C’est l’avis également, du cabinet MHC International Ltd, qui a réalisé une étude sur la croissance inclusive et l’emploi en Algérie, et qui évoque «des dysfonctionnements sur le marché du travail avec un chômage qui touche de plus en plus les personnes instruites, les inégalités pour l’accès au marché du travail entre les hommes et les femmes et entre les jeunes et les adultes.» L’étude en question, suggère la mise en place de réformes pour une meilleure gestion de la main-d’œuvre et un fonctionnement optimal du marché du travail. «L’opacité du fonctionnement du marché du travail représente une des contraintes majeures à une meilleure gestion de la main-d’œuvre», estime l’étude.
Les limites du déséquilibre…
Là, l’intervention des dispositifs d’aides à l’emploi et à la création d’entreprises, à l’instar de l’ANSEJ, la CNAC et l’ANGEM, pour ne citer que ceux-là, s’avère importante, sinon primordiale. Toutefois, il faut dire que ces dispositifs, même s’ils arrivent à capter un nombre important de personnes désireuses de s’engager à leur propre compte, ils n’arrivent tout de même pas à créer une réelle dynamique de création d’entreprises viables créatrices de richesses et… d’emplois. La question de la viabilité de ces milliers de petites entreprises créés grâce au soutien de l’Etat, est une autre question…

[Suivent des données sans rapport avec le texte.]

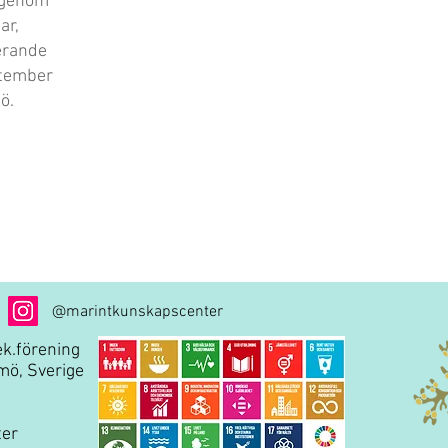
 genom
ar,
erande
ptember
ö.
@marintkunskapscenter
k.förening
mö, Sverige
er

En tout cas, montre l’enquête de l’ONS, 16,8% de la main d’œuvre totale exerce dans le secteur du BTP (construction), 16,1% dans l’administration publique hors secteur sanitaire, 15,7% dans le commerce, 14,9% dans la santé et l’action sociale et 11,5% dans le secteur des industries manufacturières. D’autre part, la parité privé/public marque bien les limites du déséquilibre constaté. D’après l’ONS, «La ventilation selon le secteur juridique fait ressortir que le secteur privé absorbe 62,2% de l’emploi total, avec un volume de 7.014.000. L’emploi féminin se démarque par une plus grande concentration dans le secteur public qui absorbe 61,1% de la main d’œuvre féminine totale.»
«Ventilé par groupe de professions, l’emploi féminin absorbe 56,9% de l’emploi total des employés administratifs, 54,8% des professions intellectuelles, 37,5% des professions intermédiaires (cadres moyens), et 9,8% du groupe de profession ‘’Directeurs et gérants’’».
L’autre élément à prendre en ligne de compte, est sans conteste le fait inhérent que le gros des emplois s’exerce pratiquement dans l’informel. Donc non comptabilisable aux vues des statistiques officielles. Le défaut de déclaration à la sécurité sociale se trouve, malheureusement, la règle pour de larges franges de travailleurs dans le pays. Selon l’enquête précitée, 38,5% de la population active n’est pas déclarée à la Sécurité sociale. Ainsi, donc, ce sont des millions de travailleurs qui exercent leurs fonctions au «noir». Sur un autre registre, et comme travail rime avec salaire, il demeure également que des incohérences sont relevées à ce niveau où les disparités sont énormes. Même le SNMG censé être appliqué partout et par tous les employeurs, de la même façon, se trouve souvent ignoré.
A. K.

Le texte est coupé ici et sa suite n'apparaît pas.